Que faut-il, à votre avis, pour parvenir à une solution durable et plus juste vis-à-vis de l’Afrique qui est plus que jamais victime dans cette crise climatique ?
Réclamer ce qui est dû tout en apportant et construisant, brandir les chiffres et les réalités mais ne pas s’enfermer dans un rôle de victime mais en acteur de la solution
Lors du premier Sommet africain pour le Climat à Nairobi en septembre 2023, l’Afrique a énoncé clairement sa détermination à prendre des mesures audacieuses pour relever les défis climatiques
C’est aussi le rôle du secteur privé de concourir à une solution durable et plus juste pour les africains. Nous devons tous être moteurs de la transformation de nos propres pays.

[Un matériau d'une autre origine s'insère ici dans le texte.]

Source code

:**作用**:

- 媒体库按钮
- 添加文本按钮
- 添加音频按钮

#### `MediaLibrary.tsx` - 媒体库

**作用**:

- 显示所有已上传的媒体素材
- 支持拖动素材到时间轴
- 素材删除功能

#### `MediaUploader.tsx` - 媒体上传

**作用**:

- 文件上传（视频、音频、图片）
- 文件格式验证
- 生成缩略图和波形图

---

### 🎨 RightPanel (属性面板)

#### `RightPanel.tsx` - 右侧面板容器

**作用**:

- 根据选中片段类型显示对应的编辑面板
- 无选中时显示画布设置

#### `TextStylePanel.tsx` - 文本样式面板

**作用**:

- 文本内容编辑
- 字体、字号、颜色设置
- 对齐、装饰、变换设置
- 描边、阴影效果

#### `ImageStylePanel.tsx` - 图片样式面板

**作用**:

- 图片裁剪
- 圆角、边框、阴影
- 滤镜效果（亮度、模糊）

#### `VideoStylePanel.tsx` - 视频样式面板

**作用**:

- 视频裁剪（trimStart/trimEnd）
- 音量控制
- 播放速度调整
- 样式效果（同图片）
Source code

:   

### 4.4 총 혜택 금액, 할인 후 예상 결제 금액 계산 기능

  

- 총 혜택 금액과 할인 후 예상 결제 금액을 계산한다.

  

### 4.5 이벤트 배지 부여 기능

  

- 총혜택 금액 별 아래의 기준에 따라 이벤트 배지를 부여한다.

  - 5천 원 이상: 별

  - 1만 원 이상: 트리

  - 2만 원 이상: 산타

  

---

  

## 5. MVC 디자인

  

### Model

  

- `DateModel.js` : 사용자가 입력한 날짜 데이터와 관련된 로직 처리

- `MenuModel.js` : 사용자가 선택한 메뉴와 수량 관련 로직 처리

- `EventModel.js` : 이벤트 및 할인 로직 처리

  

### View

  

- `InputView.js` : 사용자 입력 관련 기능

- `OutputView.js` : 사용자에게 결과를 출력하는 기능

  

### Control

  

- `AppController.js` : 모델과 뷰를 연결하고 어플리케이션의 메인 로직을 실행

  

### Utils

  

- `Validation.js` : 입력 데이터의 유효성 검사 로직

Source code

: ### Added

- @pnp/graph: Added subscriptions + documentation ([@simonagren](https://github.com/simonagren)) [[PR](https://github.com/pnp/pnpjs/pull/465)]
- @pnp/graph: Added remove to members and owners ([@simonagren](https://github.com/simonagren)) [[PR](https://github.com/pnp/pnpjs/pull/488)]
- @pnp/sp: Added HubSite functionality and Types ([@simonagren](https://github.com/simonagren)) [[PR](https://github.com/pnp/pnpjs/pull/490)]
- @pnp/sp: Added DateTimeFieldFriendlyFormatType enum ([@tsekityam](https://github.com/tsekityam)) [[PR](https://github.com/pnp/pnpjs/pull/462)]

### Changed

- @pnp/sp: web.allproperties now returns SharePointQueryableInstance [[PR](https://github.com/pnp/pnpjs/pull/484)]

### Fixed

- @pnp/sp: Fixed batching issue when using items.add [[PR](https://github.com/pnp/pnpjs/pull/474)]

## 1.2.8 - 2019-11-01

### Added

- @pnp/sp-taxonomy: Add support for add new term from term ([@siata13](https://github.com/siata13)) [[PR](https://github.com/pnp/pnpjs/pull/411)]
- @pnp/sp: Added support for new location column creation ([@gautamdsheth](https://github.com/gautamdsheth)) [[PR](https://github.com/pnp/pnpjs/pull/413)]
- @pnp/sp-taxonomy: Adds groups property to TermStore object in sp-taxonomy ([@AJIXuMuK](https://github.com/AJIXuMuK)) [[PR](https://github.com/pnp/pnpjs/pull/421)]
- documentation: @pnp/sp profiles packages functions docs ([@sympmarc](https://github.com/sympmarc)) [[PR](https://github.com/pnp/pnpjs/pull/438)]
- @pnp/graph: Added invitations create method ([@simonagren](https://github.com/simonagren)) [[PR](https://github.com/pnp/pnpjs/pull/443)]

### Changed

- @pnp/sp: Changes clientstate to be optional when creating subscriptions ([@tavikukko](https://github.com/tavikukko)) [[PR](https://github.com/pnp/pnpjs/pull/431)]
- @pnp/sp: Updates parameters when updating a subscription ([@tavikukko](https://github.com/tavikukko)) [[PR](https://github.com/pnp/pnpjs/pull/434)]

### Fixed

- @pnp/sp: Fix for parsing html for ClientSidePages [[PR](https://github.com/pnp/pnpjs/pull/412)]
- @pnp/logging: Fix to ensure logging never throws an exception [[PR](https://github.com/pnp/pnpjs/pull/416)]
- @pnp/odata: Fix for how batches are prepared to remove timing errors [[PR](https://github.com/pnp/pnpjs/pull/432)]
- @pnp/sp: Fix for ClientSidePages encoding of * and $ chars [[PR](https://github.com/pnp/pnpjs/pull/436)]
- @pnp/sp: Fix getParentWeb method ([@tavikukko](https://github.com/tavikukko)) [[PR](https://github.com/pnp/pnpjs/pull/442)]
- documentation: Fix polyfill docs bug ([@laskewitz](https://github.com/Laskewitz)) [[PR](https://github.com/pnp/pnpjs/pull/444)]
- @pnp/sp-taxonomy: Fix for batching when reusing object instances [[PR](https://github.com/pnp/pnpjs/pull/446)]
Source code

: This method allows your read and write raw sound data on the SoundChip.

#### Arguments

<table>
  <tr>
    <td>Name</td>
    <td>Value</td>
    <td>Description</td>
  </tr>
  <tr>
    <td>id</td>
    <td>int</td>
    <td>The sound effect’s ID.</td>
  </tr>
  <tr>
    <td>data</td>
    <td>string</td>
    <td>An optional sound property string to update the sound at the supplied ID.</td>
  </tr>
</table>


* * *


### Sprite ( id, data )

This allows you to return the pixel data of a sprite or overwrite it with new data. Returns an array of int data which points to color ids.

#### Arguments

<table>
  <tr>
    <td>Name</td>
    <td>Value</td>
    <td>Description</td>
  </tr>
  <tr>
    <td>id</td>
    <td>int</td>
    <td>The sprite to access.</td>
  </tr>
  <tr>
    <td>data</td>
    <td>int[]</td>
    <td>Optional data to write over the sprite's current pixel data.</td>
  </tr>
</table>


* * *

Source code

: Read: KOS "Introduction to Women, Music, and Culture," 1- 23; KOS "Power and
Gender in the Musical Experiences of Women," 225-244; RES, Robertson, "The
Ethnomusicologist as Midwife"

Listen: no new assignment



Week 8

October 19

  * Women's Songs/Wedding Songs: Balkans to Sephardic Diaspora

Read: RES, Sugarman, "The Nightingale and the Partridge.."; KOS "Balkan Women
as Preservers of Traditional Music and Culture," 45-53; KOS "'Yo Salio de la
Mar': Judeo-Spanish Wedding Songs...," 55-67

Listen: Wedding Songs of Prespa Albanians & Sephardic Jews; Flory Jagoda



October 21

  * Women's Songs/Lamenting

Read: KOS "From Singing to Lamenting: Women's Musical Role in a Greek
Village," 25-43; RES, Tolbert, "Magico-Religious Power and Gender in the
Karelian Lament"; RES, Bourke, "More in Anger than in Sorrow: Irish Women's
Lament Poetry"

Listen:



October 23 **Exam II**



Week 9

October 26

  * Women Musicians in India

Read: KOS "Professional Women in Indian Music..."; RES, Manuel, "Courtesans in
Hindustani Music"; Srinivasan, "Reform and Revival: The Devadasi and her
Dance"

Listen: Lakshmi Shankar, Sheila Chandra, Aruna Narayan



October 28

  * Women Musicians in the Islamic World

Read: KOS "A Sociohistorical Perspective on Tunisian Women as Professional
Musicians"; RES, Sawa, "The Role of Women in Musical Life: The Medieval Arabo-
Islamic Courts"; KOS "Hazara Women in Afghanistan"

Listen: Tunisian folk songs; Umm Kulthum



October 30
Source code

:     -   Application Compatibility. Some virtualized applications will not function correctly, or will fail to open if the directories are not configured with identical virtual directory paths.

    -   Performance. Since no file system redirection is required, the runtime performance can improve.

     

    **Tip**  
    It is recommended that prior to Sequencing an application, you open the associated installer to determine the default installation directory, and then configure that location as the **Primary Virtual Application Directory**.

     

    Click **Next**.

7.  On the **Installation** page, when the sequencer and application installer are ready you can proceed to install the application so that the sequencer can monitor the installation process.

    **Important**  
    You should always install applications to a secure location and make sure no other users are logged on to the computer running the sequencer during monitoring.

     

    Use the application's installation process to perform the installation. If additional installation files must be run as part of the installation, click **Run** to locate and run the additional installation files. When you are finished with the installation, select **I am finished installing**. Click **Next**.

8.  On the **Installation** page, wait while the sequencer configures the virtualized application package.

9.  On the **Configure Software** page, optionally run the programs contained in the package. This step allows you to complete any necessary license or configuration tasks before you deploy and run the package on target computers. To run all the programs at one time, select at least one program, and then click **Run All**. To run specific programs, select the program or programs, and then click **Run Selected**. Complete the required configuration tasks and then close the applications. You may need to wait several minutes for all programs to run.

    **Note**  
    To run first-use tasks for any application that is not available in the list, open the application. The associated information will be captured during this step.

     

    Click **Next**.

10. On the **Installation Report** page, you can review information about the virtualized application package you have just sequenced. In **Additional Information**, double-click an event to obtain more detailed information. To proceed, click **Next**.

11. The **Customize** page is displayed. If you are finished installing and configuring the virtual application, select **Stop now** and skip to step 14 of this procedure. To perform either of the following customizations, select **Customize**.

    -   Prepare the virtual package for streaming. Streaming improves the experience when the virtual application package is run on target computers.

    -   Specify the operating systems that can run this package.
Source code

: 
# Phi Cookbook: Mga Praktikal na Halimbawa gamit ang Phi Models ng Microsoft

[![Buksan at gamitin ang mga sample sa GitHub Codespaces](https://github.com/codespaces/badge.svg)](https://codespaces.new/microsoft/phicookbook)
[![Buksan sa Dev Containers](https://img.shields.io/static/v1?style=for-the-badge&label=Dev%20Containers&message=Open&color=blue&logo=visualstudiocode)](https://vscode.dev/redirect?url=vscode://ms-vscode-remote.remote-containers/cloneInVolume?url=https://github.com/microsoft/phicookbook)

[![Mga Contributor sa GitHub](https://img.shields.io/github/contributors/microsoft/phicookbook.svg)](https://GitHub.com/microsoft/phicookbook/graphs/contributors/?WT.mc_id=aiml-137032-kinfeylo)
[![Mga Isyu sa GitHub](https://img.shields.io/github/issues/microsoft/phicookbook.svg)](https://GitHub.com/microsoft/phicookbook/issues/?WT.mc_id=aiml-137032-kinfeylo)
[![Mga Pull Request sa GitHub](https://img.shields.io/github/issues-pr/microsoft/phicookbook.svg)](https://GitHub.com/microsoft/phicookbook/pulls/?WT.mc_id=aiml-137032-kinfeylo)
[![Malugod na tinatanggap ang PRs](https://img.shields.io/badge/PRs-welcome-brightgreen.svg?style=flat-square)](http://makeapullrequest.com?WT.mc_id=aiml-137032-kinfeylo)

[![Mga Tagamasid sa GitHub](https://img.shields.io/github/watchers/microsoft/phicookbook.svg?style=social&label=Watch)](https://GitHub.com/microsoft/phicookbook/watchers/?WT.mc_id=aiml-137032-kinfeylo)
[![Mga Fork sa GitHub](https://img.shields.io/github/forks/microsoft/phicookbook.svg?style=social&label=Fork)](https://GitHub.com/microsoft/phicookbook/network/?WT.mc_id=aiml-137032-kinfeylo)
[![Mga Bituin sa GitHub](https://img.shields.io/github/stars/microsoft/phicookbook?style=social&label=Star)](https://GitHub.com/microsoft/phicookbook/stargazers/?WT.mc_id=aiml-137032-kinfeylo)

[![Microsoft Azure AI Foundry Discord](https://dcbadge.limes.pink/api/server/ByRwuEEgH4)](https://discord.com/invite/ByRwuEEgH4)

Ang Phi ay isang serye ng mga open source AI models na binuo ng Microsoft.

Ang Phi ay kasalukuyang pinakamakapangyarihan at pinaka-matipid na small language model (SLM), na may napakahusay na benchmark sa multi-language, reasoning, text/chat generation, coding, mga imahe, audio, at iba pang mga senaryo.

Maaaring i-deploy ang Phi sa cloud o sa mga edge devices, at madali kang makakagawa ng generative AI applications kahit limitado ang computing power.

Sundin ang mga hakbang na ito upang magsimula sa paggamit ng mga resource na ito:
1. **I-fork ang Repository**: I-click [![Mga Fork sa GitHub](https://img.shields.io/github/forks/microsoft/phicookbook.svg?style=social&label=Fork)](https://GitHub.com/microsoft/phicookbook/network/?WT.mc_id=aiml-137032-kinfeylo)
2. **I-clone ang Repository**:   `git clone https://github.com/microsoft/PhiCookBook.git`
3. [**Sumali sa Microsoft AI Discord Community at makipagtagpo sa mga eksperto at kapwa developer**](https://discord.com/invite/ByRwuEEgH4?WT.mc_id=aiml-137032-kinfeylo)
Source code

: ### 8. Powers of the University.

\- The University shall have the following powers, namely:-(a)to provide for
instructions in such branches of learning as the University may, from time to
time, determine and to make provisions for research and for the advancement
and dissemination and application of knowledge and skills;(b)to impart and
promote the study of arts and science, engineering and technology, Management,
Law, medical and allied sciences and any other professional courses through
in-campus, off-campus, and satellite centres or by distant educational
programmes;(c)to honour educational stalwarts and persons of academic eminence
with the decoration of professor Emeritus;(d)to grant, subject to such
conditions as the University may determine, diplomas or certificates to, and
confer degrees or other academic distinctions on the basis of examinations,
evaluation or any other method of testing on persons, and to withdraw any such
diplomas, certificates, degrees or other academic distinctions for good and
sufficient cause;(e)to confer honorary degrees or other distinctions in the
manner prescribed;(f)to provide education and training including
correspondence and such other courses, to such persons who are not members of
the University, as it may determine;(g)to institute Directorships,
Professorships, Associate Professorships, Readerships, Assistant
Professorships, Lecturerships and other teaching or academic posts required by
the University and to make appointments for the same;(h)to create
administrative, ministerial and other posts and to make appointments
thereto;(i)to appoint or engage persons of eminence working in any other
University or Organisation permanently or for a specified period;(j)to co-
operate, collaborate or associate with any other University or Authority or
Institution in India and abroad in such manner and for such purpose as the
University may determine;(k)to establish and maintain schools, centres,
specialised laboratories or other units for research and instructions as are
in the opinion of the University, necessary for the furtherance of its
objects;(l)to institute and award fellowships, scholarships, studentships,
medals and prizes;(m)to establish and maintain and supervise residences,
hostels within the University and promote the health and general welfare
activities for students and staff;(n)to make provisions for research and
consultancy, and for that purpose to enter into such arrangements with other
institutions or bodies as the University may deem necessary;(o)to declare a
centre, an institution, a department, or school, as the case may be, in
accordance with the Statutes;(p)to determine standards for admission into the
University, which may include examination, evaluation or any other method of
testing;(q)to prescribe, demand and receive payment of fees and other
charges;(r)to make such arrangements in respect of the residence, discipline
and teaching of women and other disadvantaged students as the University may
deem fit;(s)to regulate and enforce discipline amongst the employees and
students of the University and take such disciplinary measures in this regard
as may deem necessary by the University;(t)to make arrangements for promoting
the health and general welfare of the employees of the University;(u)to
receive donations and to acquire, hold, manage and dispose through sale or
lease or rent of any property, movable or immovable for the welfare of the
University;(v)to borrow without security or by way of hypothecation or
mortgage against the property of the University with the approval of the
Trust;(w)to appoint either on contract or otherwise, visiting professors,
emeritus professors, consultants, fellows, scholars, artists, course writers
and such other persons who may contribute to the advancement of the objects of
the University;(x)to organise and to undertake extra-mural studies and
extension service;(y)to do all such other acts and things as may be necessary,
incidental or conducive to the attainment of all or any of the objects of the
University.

Tout d’abord, nous attendons que l’Afrique soit au cœur des solutions et des financements apportés. Il est crucial que les acteurs de cette COP intègrent enfin réellement et matériellement les réalités spécifiques du continent, pour faire face, ensemble, aux obstacles qui nous guettent.
Cela implique donc en premier lieu de prendre pleinement conscience du défi colossal que représente le déficit infrastructurel en Afrique et d’y apporter toute l’attention et le soutien financier qu’il nécessite. La COP28 doit marquer un engagement concret pour un financement sur-mesure et aligné aux réalités africaines de l’action climatique.
Au-delà du financement, il est temps de dessiner collectivement une stratégie climatique réaliste et alignée sur les perspectives de développement en Afrique, en capitalisant notamment sur les opportunités du marché africain, l’Accord de libre-échange continental africain, la demande croissante de minerais essentiels, et la jeunesse africaine.
Cette COP28 a-t-elle répondu à vos attentes ?
Nous avons glané et semé des connexions, des apprentissages et des contributions. A peine rentrés, nous sommes déjà en train de faire le suivi des rencontres et des partenariats potentiels. Nous partageons les apprentissages avec les collaborateurs en interne et les parties prenantes. Enfin, nous dressons notre roadmap pour ancrer tout cela dans quelque chose de productif et concret.
On se donne rendez-vous dans 6 mois pour dresser un état des lieux de ce qu’aura pu apporter cette COP28 pour le secteur privé, pour l’Afrique et pour le monde ? Comme le disait Mme Sanda Ojiambo, Sous-Secrétaire générale chargée du Pacte mondial des Nations Unies, à la COP28 : « Une Afrique qui gagne, c’est le monde qui gagne ».